Showdown für Scheuer
Die Betreiber belasten Verkehrsminister schwer: Sie hätten angeboten, das Urteil des Europäischen Gerichtshofes zur Straßenabgabe abzuwarten. Stimmt das, hat Scheuer im Bundestag gelogen. Aber der CSU-Mann hatte noch ein Ass im Ärmel
Berlin Einen passenderen Tag, um über Andreas Scheuer und sein Debakel Gericht zu halten, hätte es nicht geben können. Denn genau an diesem 1. Oktober sollte sie in Deutschland starten: die Autobahnmaut für Ausländer. Stattdessen sollte sich Scheuer gemeinsam mit einer Reihe anderer Zeugen den bohrenden Fragen im Untersuchungsausschuss zu dem CSU-Prestigeprojekt stellen, das sich zu einer herben Pleite für die Christsozialen entwickelte.
Wie viel Zeit am Ende noch für Scheuer als letzten Befragten bleiben sollte, war auch am späten Abend nicht klar. CDU und CSU hatten kurzfristig noch einen weiteren Zeugen in die Tagesordnung geschoben, der das Prozedere bis in die Nacht nach hinten verschob. FDP und Grüne witterten Mauertaktik und beklagten sich lauthals.
Seit dem Vormittag hatten die Abgeordneten zunächst stundenlang die Manager befragt, die mit dem Bund einst in viel versprechende Geschäfte kommen wollten – und ihm jetzt in einem Schiedsverfahren um Schadenersatzforderungen von 560 Millionen Euro gegenüberstehen. Die Mautbetreiber belasteten den CSU-Mann schwer. Demnach hatten sie sich bei einem Frühstück im November 2018 im Verkehrsministerium bereit erklärt, mit der Unterzeichnung des Vertrages zur Erhebung des Wegzolls zu warten, bis die Europarichter ihr Urteil gesprochen hatten. „Ich habe daher angeboten, der Bund könne bis zum EuGH-Urteil mit der Beauftragung warten“, sagte Eventim-Chef Klaus-Peter Schulenberg im Ausschuss. Das Unternehmen aus München, das sein Geld mit dem Verkauf von Eintrittskarten verdient, hatte sich mit der Firma Kapsch aus Österreich zusammengetan. Laut Schulenberg hat der Minister die Verschiebung mit der Begründung abgelehnt, ein Start der Maut im Wahljahr sei völlig undenkbar. Scheuer machte Druck, um den umstrittenen Wahlkampfschlager im Jahr 2020 irgendwie zu einem Abschluss zu bringen. Daher wurden die Verträge in den letzten Tagen des Jahres 2018 unterschrieben, damit genügend Zeit für die Vorbereitung bleibt. Bestätigt wurden die Aussagen Schulenbergs von seinem Geschäftspartner Georg Kapsch, dem Vorstandsvorsitzenden des gleichnamigen Maut-Spezialisten. „Er (Schulenberg) hat dann das Angebot gemacht, wenn wir Zeit brauchen, dann können wir gleich auf das EuGh-Urteil warten“, sagte der Unternehmer aus Wien.

AUFGABEN ZUR ÜBUNG =
1. Gib bitte aus dem Textauszug die Stelle von „Showdown für Scheuer“ bis „die Christsozialen entwickelte.“ wortgetreu wieder.
2. Beantworte die folgenden Fragen zum Textauszug:
(a) An welchem Tag sollte die Autobahnmaut für Ausländer in Deutschland starten?
(b) Auf welche Summe belaufen sich die Schadenersatzforderungen im Schiedsverfahren?
(c) Aus welchem Land kommt die Firma Kapsch?
Die anschließenden Zeilen sind vom Textauszug unabhängiges Material.

BEREITGESTELLTE ANGABEN =
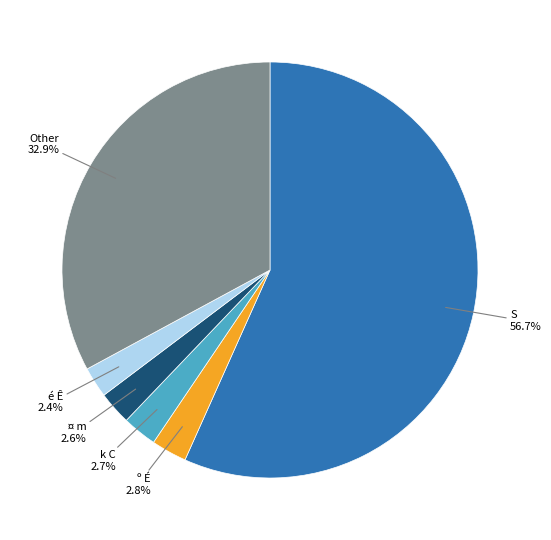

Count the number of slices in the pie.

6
---
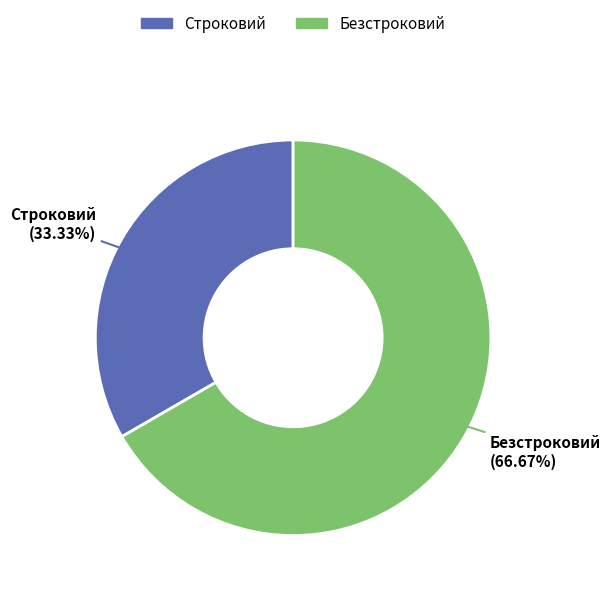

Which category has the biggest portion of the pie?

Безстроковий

LÖSUNGEN JE AUFGABE =
1.
Showdown für Scheuer
Die Betreiber belasten Verkehrsminister schwer: Sie hätten angeboten, das Urteil des Europäischen Gerichtshofes zur Straßenabgabe abzuwarten. Stimmt das, hat Scheuer im Bundestag gelogen. Aber der CSU-Mann hatte noch ein Ass im Ärmel
Berlin Einen passenderen Tag, um über Andreas Scheuer und sein Debakel Gericht zu halten, hätte es nicht geben können. Denn genau an diesem 1. Oktober sollte sie in Deutschland starten: die Autobahnmaut für Ausländer. Stattdessen sollte sich Scheuer gemeinsam mit einer Reihe anderer Zeugen den bohrenden Fragen im Untersuchungsausschuss zu dem CSU-Prestigeprojekt stellen, das sich zu einer herben Pleite für die Christsozialen entwickelte.

2.
(a) Am 1. Oktober.
(b) Auf 560 Millionen Euro.
(c) Aus Österreich.